Tue, August 21, 2012
CIO — With the tremendous growth of electronic data that is being captured through social media, locating systems and internal enterprise systems, many industries are on the lookout for tangible benefits that they can reap from big data. In industries such as financial services, fraud detection and risk assessment rank among the tangible insights that organizations have been able to extract from their big data.
Through many surveys, executives have identified that big data initiatives rank high on the projects lists for 2012 and 2013. It's not surprising, since the promise that big data can improve and streamline presentations, gain insights to consumer purchasing habits and, in the healthcare industry, even help save lives is simply too important to ignore.
However, several key questions must be answered:
- What data should you consider?
- How is data captured?
- What tangible benefits can big data initiatives provide my organization?
- What is the ROI for a big data initiative?
While there may be more questions on many IT executive's minds, these are just the four that dominate most conversations. Here are the details and answers on the above questions.
What Data Should You Consider?
Data comes in three formats—structured, semi-structured and unstructured. Structured data is organized in a way that both computers and humans can read. The most obvious example is a relational database. Semi-structured data, which includes XML, email and electronic data interchange (EDI), lacks such formal structure but nonetheless contains tags that separate semantic elements. Finally, unstructured data refers to data types, including images, audio and video, which are not part of a database.

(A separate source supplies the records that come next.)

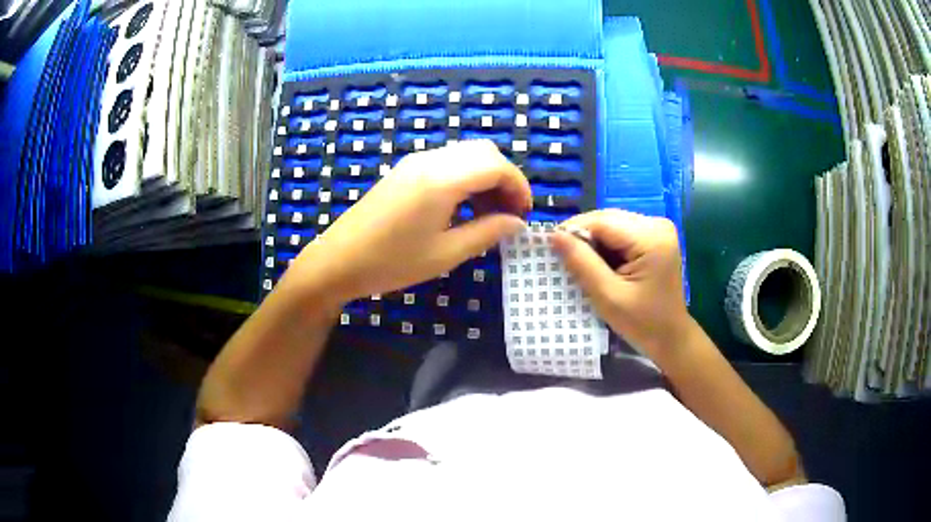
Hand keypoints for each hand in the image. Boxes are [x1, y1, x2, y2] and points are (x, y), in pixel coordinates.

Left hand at [278, 140, 531, 307]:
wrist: (338, 261)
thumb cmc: (391, 263)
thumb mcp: (445, 254)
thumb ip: (486, 233)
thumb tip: (517, 223)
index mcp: (442, 179)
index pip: (496, 165)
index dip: (519, 186)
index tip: (524, 214)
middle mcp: (430, 160)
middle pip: (484, 151)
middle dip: (505, 178)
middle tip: (509, 213)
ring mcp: (414, 162)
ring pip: (466, 154)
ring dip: (486, 176)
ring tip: (489, 214)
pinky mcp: (405, 170)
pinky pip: (447, 162)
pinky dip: (466, 177)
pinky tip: (463, 207)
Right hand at [550, 209, 689, 361]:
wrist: (670, 337)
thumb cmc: (642, 323)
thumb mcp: (608, 296)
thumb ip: (582, 263)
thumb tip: (553, 235)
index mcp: (651, 237)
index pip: (602, 221)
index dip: (573, 230)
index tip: (551, 250)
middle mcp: (657, 224)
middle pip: (607, 219)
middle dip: (583, 236)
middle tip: (564, 260)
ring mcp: (658, 228)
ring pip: (612, 224)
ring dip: (594, 241)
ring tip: (582, 264)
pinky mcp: (655, 236)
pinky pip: (621, 232)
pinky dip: (606, 245)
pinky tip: (601, 264)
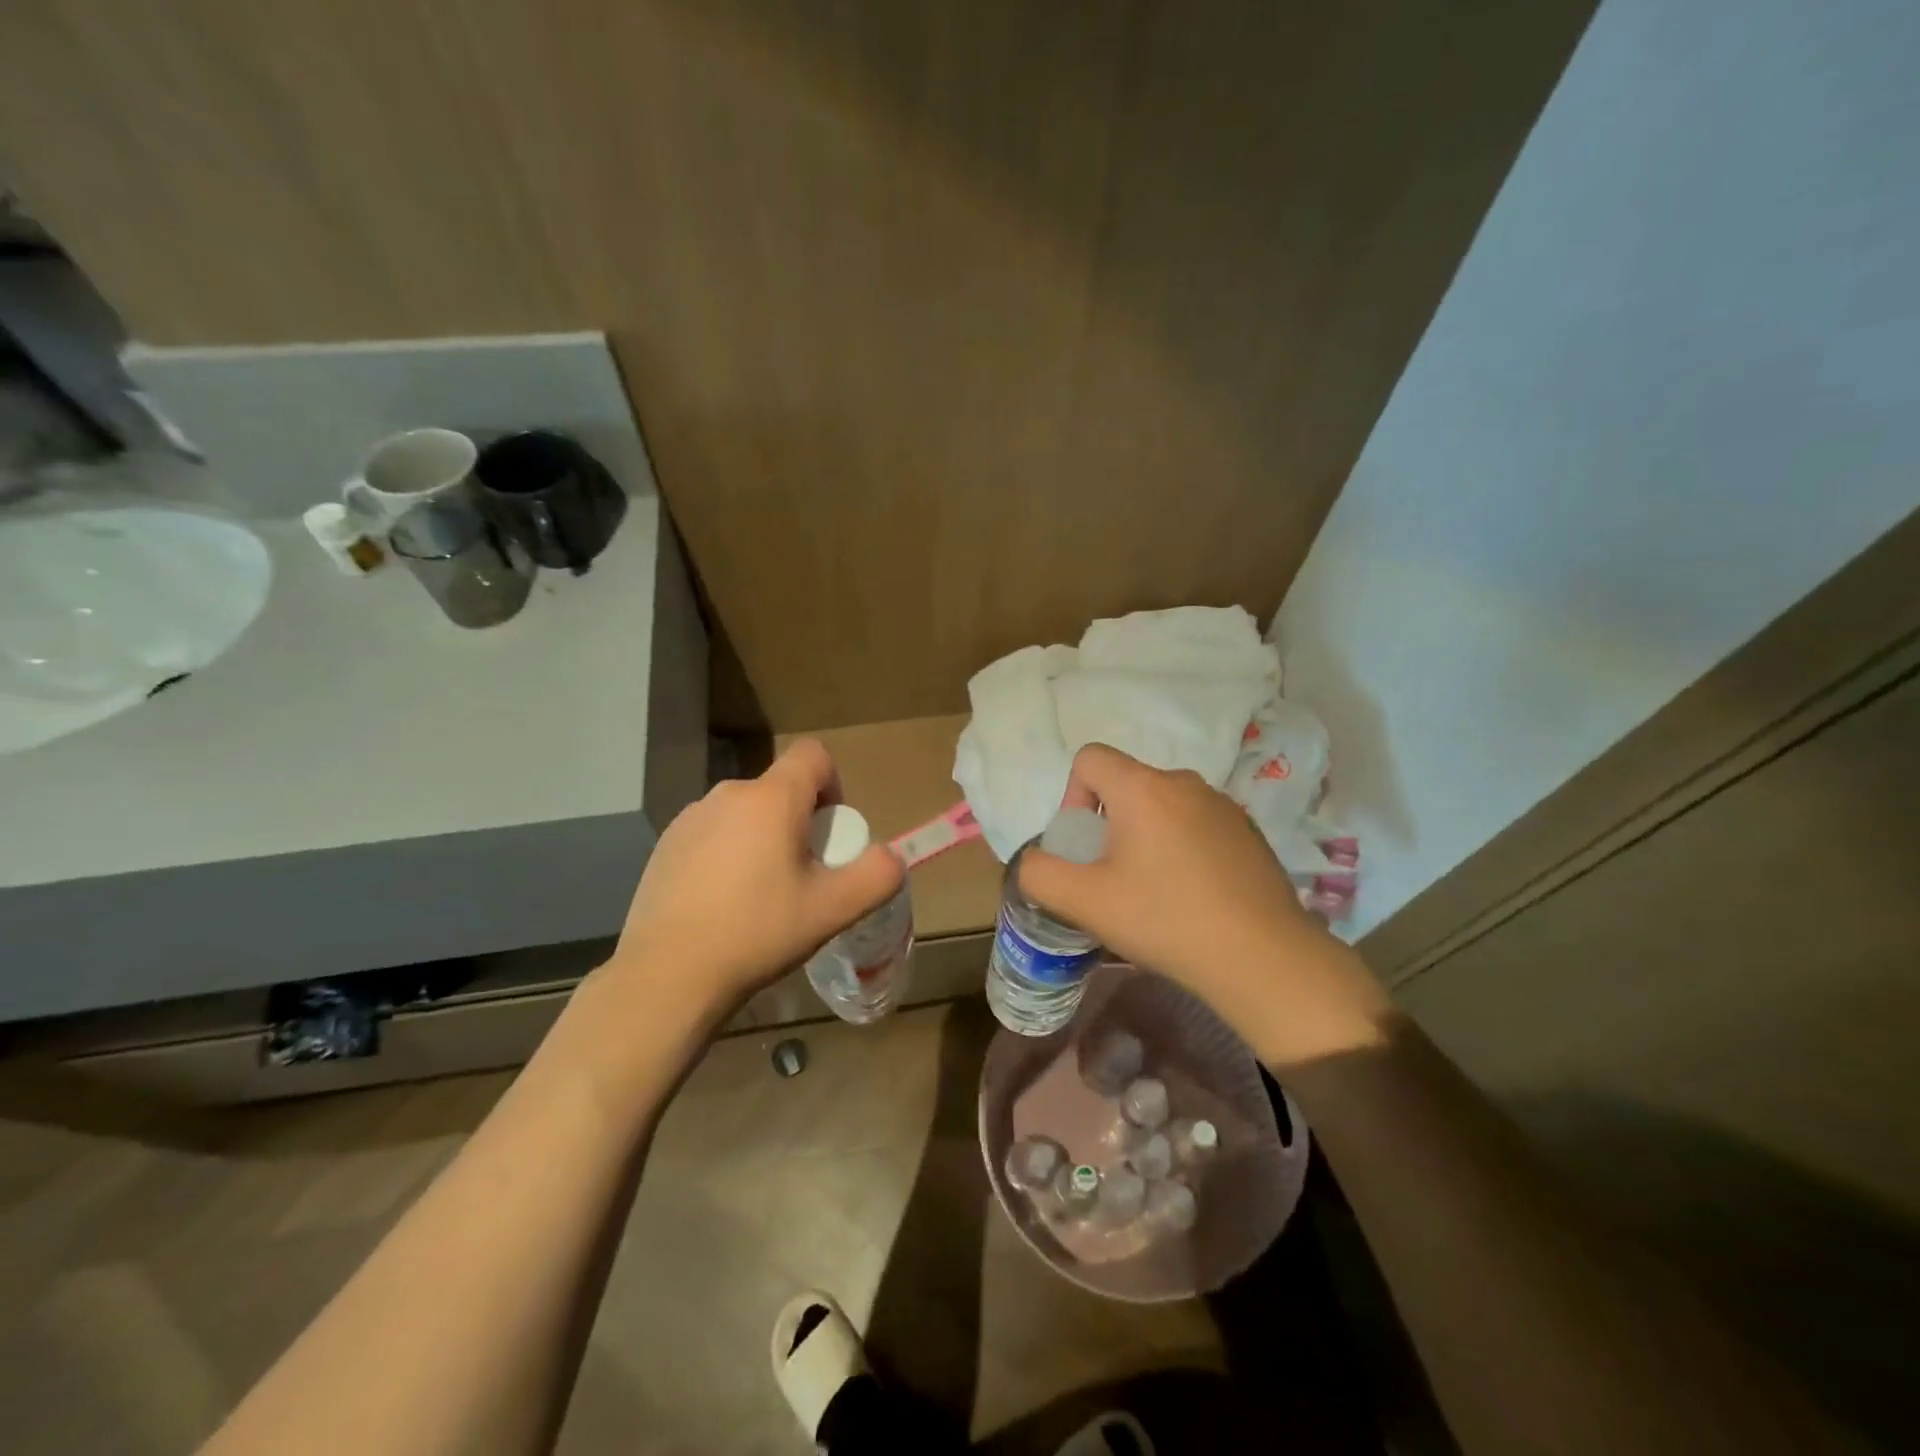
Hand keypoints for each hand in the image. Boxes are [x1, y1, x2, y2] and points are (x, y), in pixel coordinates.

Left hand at [608, 739, 904, 1015]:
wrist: (667, 976)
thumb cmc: (757, 933)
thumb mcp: (832, 910)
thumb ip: (877, 875)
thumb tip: (890, 856)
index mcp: (771, 799)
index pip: (814, 755)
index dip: (834, 785)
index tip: (829, 833)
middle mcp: (728, 795)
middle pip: (781, 788)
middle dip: (800, 821)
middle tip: (802, 876)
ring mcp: (690, 818)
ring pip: (746, 813)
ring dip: (763, 838)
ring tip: (761, 895)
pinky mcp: (665, 845)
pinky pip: (713, 833)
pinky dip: (728, 853)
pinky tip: (722, 904)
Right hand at [1018, 744, 1383, 1054]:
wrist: (1262, 958)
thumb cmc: (1165, 920)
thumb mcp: (1084, 902)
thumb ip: (1039, 873)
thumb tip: (1036, 861)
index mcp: (1143, 787)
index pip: (1089, 758)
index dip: (1073, 795)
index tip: (1085, 845)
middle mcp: (1184, 782)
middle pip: (1126, 783)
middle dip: (1108, 823)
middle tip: (1113, 876)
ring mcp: (1223, 805)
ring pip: (1162, 805)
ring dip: (1145, 836)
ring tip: (1154, 890)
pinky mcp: (1248, 831)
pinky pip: (1196, 823)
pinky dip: (1181, 847)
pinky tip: (1193, 895)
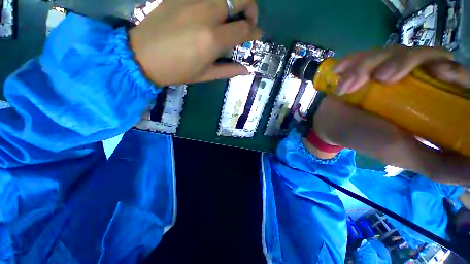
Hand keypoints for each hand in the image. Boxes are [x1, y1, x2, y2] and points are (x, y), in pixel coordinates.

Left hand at [129, 0, 261, 85]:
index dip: (254, 31)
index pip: (244, 29)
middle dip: (251, 8)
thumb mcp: (205, 75)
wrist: (142, 56)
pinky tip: (212, 12)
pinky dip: (216, 1)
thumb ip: (228, 70)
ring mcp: (192, 0)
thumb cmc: (177, 70)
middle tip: (247, 21)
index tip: (257, 35)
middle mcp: (206, 13)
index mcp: (212, 39)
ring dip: (234, 2)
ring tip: (231, 16)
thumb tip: (246, 69)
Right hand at [310, 46, 469, 184]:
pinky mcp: (367, 65)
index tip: (440, 73)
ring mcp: (390, 70)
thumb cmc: (365, 138)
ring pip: (394, 51)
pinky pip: (367, 53)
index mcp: (432, 103)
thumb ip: (440, 165)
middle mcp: (416, 82)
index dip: (455, 71)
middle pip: (429, 55)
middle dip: (406, 61)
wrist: (330, 123)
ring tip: (347, 86)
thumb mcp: (404, 154)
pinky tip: (340, 78)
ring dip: (367, 66)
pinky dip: (352, 64)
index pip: (458, 77)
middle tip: (382, 78)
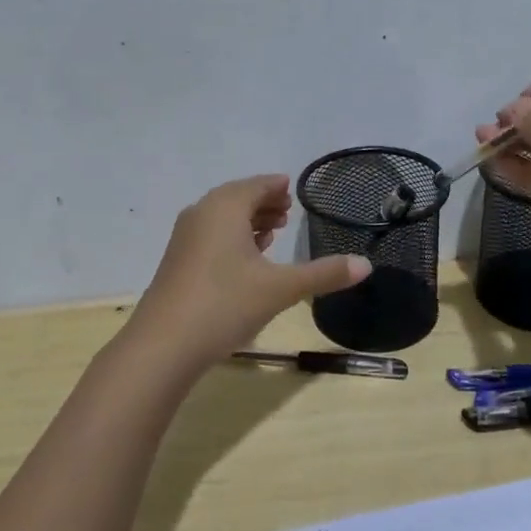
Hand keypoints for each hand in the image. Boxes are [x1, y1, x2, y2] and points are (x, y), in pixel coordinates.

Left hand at [126, 175, 371, 369]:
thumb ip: (323, 273)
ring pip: (221, 219)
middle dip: (263, 203)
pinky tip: (245, 260)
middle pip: (237, 198)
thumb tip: (366, 264)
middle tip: (287, 212)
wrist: (164, 345)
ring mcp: (184, 239)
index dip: (276, 186)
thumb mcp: (280, 288)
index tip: (291, 189)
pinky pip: (209, 237)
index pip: (256, 185)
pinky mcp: (177, 263)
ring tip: (271, 234)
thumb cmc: (225, 304)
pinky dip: (231, 239)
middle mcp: (201, 214)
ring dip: (247, 222)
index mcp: (225, 208)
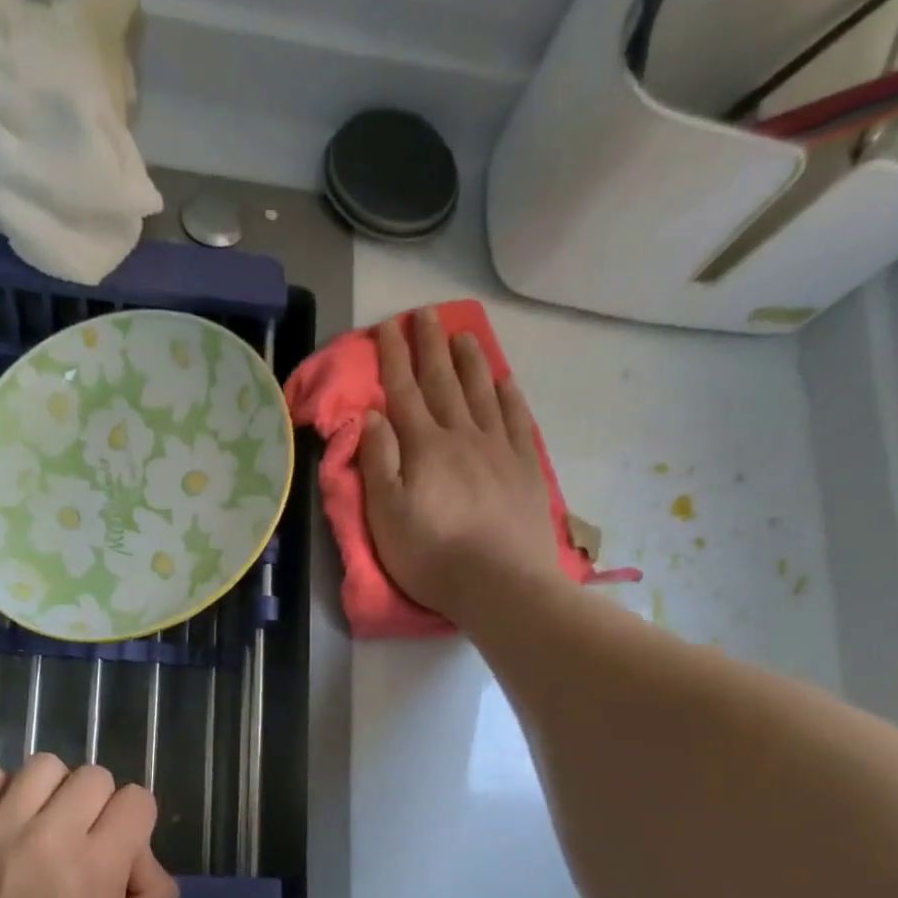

The foremost challenge is the need to unlock the data and gain access to it so you can store it and use it. This allows for the information to stay in its raw format, where it can be analyzed and reported on as it streams real-time into an analytics system. For structured data, this process is fairly straightforward. When working with unstructured data, on the other hand, advanced algorithms and powerful engines are needed to process the incoming data.
How Is Data Captured?
There are countless data sources available to you, and they likewise provide countless types of data. Ultimately, it boils down to the combination of data that needs to be collected.
One of the most commonly discussed data sources that today's companies use to gain insight into their consumers and brand following is social media. This is possible because Facebook, Twitter and the other major social media sites all offer some sort of data access through an application programming interface (API).
The next significant data source pertains to location and movement patterns. As RFID, infrared and wireless technology gets smaller and more affordable, companies will have more assets, employees and customers reporting their location to the appropriate business application.
As organizations capture data from these sources and combine it with the structured and unstructured data they are storing on site and in the cloud, they must ensure that it is being used in a way that it pays off.